**Problem details:** Update the items starting at the first line and ending at the line containing "collection date: 1931-03-19", replacing each "collector number" with "collector no." and leaving everything else unchanged. Give back only those lines.

**Recorded data:**

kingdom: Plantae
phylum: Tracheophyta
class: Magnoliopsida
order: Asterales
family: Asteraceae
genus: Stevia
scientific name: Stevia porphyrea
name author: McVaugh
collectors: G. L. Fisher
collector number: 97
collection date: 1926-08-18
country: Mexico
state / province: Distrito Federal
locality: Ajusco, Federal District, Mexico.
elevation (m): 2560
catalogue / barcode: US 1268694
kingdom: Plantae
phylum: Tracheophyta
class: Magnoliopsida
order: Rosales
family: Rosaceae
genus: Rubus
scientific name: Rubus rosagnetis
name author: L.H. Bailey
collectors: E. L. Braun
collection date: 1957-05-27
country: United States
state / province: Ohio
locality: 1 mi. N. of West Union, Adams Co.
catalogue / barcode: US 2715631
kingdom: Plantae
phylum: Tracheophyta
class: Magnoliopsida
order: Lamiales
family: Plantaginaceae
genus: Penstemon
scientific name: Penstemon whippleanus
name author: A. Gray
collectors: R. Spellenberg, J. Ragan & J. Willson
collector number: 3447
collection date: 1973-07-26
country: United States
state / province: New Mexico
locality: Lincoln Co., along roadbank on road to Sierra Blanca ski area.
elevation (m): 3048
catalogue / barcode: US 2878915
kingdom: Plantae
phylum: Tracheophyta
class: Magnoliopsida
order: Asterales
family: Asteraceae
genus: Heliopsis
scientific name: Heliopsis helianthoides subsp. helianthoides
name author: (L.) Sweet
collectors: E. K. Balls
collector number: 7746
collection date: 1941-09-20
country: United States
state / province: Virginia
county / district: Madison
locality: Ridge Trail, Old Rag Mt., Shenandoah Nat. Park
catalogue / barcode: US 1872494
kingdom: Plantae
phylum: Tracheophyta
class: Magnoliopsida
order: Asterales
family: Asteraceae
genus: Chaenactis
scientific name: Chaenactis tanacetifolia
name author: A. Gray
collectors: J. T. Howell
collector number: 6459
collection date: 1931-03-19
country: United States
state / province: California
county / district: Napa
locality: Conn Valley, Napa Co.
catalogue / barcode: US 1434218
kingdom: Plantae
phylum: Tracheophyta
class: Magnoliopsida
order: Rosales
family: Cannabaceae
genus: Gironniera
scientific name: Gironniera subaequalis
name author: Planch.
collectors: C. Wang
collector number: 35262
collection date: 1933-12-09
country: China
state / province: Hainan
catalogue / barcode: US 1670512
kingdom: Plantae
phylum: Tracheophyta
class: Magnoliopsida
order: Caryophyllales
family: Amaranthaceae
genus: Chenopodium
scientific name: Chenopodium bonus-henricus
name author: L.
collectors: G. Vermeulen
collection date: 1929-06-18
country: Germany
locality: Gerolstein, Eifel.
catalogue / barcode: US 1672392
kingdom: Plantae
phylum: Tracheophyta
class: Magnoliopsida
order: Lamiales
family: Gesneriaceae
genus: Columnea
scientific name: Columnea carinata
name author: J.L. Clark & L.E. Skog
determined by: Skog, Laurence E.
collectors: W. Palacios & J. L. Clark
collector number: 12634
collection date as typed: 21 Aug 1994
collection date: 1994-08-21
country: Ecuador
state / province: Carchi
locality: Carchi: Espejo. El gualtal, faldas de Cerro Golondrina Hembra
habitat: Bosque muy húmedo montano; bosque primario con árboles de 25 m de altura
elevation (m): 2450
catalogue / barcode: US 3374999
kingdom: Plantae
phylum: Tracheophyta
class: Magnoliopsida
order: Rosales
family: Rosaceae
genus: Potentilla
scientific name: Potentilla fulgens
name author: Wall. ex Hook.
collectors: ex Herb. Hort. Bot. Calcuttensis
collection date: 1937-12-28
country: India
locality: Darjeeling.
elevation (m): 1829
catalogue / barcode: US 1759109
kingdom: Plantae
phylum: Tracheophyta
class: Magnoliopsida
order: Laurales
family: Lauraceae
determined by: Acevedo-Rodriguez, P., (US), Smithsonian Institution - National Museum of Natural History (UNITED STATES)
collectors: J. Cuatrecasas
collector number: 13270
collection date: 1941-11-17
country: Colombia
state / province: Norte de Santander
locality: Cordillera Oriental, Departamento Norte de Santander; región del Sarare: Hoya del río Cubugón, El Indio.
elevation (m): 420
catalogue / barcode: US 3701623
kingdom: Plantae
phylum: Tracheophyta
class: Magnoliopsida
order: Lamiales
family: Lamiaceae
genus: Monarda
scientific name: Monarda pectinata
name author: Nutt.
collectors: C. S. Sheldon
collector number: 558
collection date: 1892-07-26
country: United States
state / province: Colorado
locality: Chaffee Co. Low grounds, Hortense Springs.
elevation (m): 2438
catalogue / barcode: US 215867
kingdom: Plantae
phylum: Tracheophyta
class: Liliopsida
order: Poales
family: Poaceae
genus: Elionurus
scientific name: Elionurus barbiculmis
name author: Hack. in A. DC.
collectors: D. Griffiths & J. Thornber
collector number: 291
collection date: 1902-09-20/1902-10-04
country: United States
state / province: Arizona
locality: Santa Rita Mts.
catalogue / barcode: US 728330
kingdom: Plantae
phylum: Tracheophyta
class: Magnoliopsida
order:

**Result for this exercise:**
kingdom: Plantae
phylum: Tracheophyta
class: Magnoliopsida
order: Asterales
family: Asteraceae
genus: Stevia
scientific name: Stevia porphyrea
name author: McVaugh
collectors: G. L. Fisher
collector no.: 97
collection date: 1926-08-18
country: Mexico
state / province: Distrito Federal
locality: Ajusco, Federal District, Mexico.
elevation (m): 2560
catalogue / barcode: US 1268694
kingdom: Plantae
phylum: Tracheophyta
class: Magnoliopsida
order: Rosales
family: Rosaceae
genus: Rubus
scientific name: Rubus rosagnetis
name author: L.H. Bailey
collectors: E. L. Braun
collection date: 1957-05-27
country: United States
state / province: Ohio
locality: 1 mi. N. of West Union, Adams Co.
catalogue / barcode: US 2715631
kingdom: Plantae
phylum: Tracheophyta
class: Magnoliopsida
order: Lamiales
family: Plantaginaceae
genus: Penstemon
scientific name: Penstemon whippleanus
name author: A. Gray
collectors: R. Spellenberg, J. Ragan & J. Willson
collector no.: 3447
collection date: 1973-07-26
country: United States
state / province: New Mexico
locality: Lincoln Co., along roadbank on road to Sierra Blanca ski area.
elevation (m): 3048
catalogue / barcode: US 2878915
kingdom: Plantae
phylum: Tracheophyta
class: Magnoliopsida
order: Asterales
family: Asteraceae
genus: Heliopsis
scientific name: Heliopsis helianthoides subsp. helianthoides
name author: (L.) Sweet
collectors: E. K. Balls
collector no.: 7746
collection date: 1941-09-20
country: United States
state / province: Virginia
county / district: Madison
locality: Ridge Trail, Old Rag Mt., Shenandoah Nat. Park
catalogue / barcode: US 1872494
kingdom: Plantae
phylum: Tracheophyta
class: Magnoliopsida
order: Asterales
family: Asteraceae
genus: Chaenactis
scientific name: Chaenactis tanacetifolia
name author: A. Gray
collectors: J. T. Howell
collector no.: 6459
collection date: 1931-03-19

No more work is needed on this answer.